Perché la provincia di Pavia, punta meridionale della Lombardia incuneata tra il Piemonte e l’Emilia, ha tante facce, tanti volti, dalla pianura ricca di riso biondo alle colline coperte di vigne.

La strada è deserta, ci tengo a dirlo, nessuno, mi posso fermare sul famoso ponte di ferro a guardare il Po scintillante sotto i raggi di un sole che sa quasi d’estate.

Ma è appena dopo Voghera, verso Casteggio, che il paesaggio cambia, le colline mi vengono incontro, con i paesini sparpagliati tra il verde, i campanili, qualche torre, il tutto in un’ordinatissima cornice di vigne.

Chi non le ha mai viste resterebbe stupito dall’ordine dei filari, quasi pettinati, dalle piccole stradine che sono usate dai viticoltori, dalla bellezza quieta di questo mondo.

Se non ci fosse la totale assenza di auto, e neanche un bar aperto, posso immaginare per qualche minuto che tutto sia normale, bello, solare, come sempre.

Sono quelle quattro, non di più, persone che intravedo con la mascherina che mi riportano alla realtà.

Però, nonostante tutto, è primavera.

Casteggio, Fumo, Broni e tanti piccoli centri. Un susseguirsi di belle villette, con il forno per la pizza, le piante fiorite, già qualche tavolino in giardino.
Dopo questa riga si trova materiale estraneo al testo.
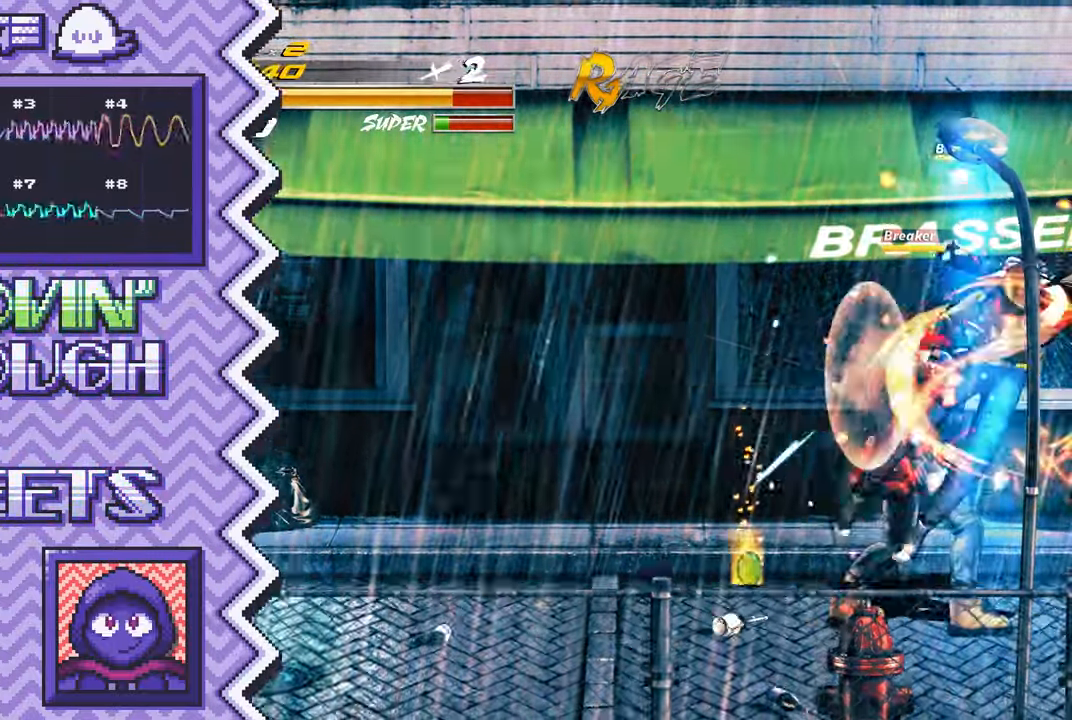
{"buttons": ["B"], "events": [[17, "X", "down"], [150, "X", "up"], [267, "A", "down"], [384, "A", "up"], [501, "B", "down"]]}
E bei campanili, chiesette, antichi santuari.

Sembra o forse lo è, un mondo protetto, anche qui la pandemia ha lasciato il segno, negli occhi un po’ diffidenti delle pochissime persone che vedo, nel parcheggio quasi deserto dell’Iper di Montebello e soprattutto nei negozi chiusi.

p1170822Non ho potuto fare a meno di passare dal Castello di Montebello, non potevo non dare un’occhiata a quello che in assoluto per me è il simbolo della rinascita.

L’ho visto la prima volta in un giorno di pioggia proprio di aprile, l’atmosfera era fredda, e un po’ triste. Non gli davo tante chance. Non avevo conosciuto Davide Parise e Deborah Ceriani.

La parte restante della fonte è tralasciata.